### Excerpted records

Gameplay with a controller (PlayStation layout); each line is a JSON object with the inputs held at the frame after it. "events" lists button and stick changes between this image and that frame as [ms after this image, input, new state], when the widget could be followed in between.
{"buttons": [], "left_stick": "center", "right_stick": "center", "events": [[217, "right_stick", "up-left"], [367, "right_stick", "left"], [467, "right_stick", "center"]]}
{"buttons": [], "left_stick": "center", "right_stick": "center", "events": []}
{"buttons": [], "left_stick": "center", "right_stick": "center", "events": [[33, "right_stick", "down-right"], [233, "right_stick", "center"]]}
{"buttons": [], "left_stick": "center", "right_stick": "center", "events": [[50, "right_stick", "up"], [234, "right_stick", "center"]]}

######

Some lines in the records may hold "buttons"; state how many do, and give no more than that number.

4